SDTGisAnEvilWolefGenius · 08/10/2019 16:18

@Cherrypicker01 - I want you to imagine that your best friend’s mum is treating her daughter the way your mum is treating you. What would you say to her?

You sound like a person who really cares about other people, and so I am guessing you would be fuming about the way your friend was being treated, and would tell your friend that she didn’t deserve any of that bad treatment. You’d be horrified, and sad for your friend, wouldn’t you.

Now you need to see that you deserve to be treated decently every bit as much as other people do, and there is nothing wrong with you pulling back from a person who is treating you so badly.

Your comment about your mum stealing from you when you were a child broke my heart.
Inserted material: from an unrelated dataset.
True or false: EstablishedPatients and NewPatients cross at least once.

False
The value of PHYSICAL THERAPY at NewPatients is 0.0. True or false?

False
And it goes a long way to explaining why you are putting up with bad treatment from her now - she has trained you to accept this behaviour from her. It’s like the boiling frog analogy - if you put a frog in boiling water, it will jump straight out, but if you put it in cold water, and gradually heat it up, the frog doesn’t jump out because there is never that horrible shock of the hot water.

I agree with the other posters who have said you need to stop her child minding at your house any more, and you need to put some better boundaries in place. She will try to guilt trip you and will be angry (and may try to get other family members to put pressure on you - it is a classic of abusive people called ‘flying monkeys’), but you owe it to yourself and to your dh and dd to put you and them first, and to be firm about the boundaries.
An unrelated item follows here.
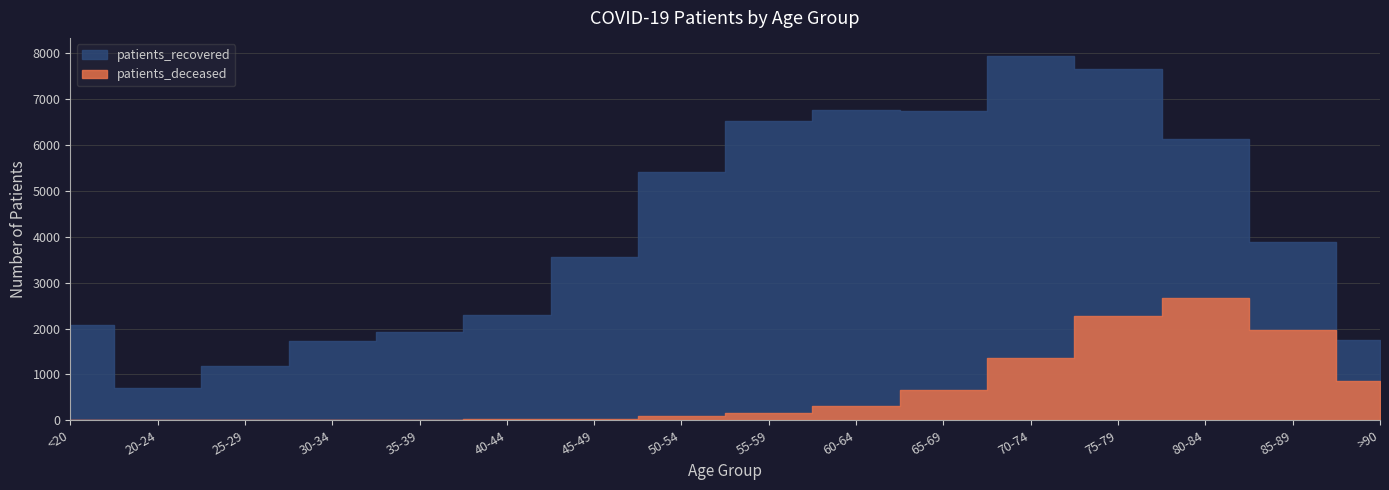

Rank the categories by patients_recovered value from lowest to highest.

20-24, 25-29, 30-34, >90, 35-39, <20, 40-44, 45-49, 85-89, 50-54, 80-84, 55-59, 65-69, 60-64, 75-79, 70-74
You deserve to be treated much better than she is treating you. You are worth so much more. And you know how unacceptable her behaviour is - would you ever do anything like this to your dd? I can see the horror on your face at the mere thought of that, so I know you wouldn’t. So why don’t you deserve the same decent treatment your dd does?
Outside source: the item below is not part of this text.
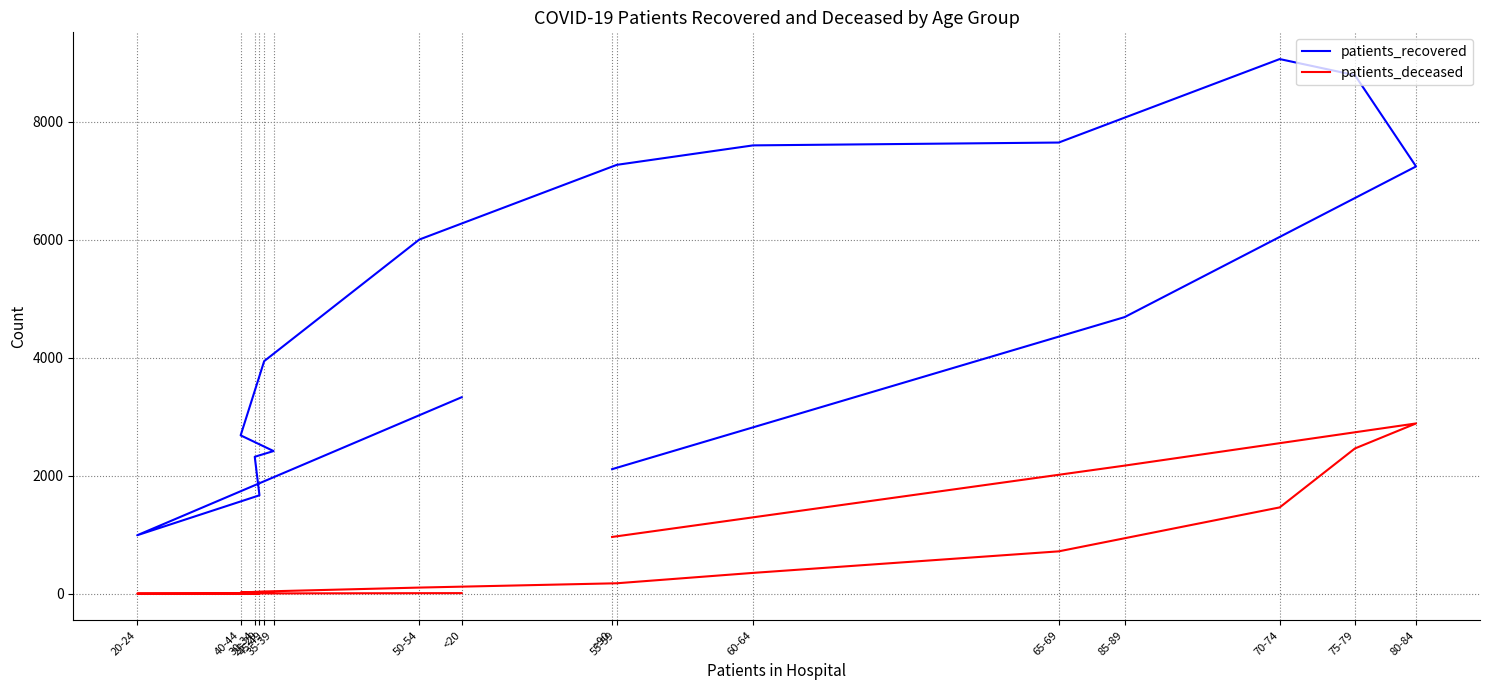

What is the difference between the maximum and second lowest values in the patients_deceased series?

2884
ScabbyHorse · 08/10/2019 18:20

Please stop letting her look after your daughter. She is not keeping her physically safe (leaving the glass broken) or emotionally safe (all the other things you mentioned). Unfortunately I have experience of this and it hard to recognise but she has some kind of personality disorder, the stealing would point towards sociopath. You are stuck in a dysfunctional pattern here, you have to draw boundaries. Please get counselling as she will ramp things up and sounds dangerous.

Sallycinammonbangsthedruminthe · 08/10/2019 18:24

OP with all your updates she sounds worse and worse.She is not a mother in any sense of the word. Her mental illness and her ways need to be addressed by experts. You are not responsible for her upkeep.I think you are still stuck in the cycle of abuse.If you are not careful you will loose your partner too.No one in their right mind would put up with what you do it is sheer madness.You have let her get away with too much.Do you for one minute think she is sorry for the way she is and has been all your life?No shes just carrying it on and you are sadly letting her.Its all wrong.I am sorry but she needs help.

Shoxfordian · 08/10/2019 18:34

Your mother is behaving awfully to you. She's totally out of order op.

Please look for some counselling for yourself to help you with this.

Have a look at the captain awkward website too, she gives great advice for family problems like this

thinkfast · 08/10/2019 19:00

OP can you please explain why you don't just make alternative childcare arrangements and you and your DD see your mum from time to time instead, if you find the current arrangement so dysfunctional?

It's your DD, your home, your rules.

Geppili · 08/10/2019 19:43

She said that she'd stick a feeding tube down your DD's throat????? This would make me feel very frightened. I would only let her be with your DD when you are around.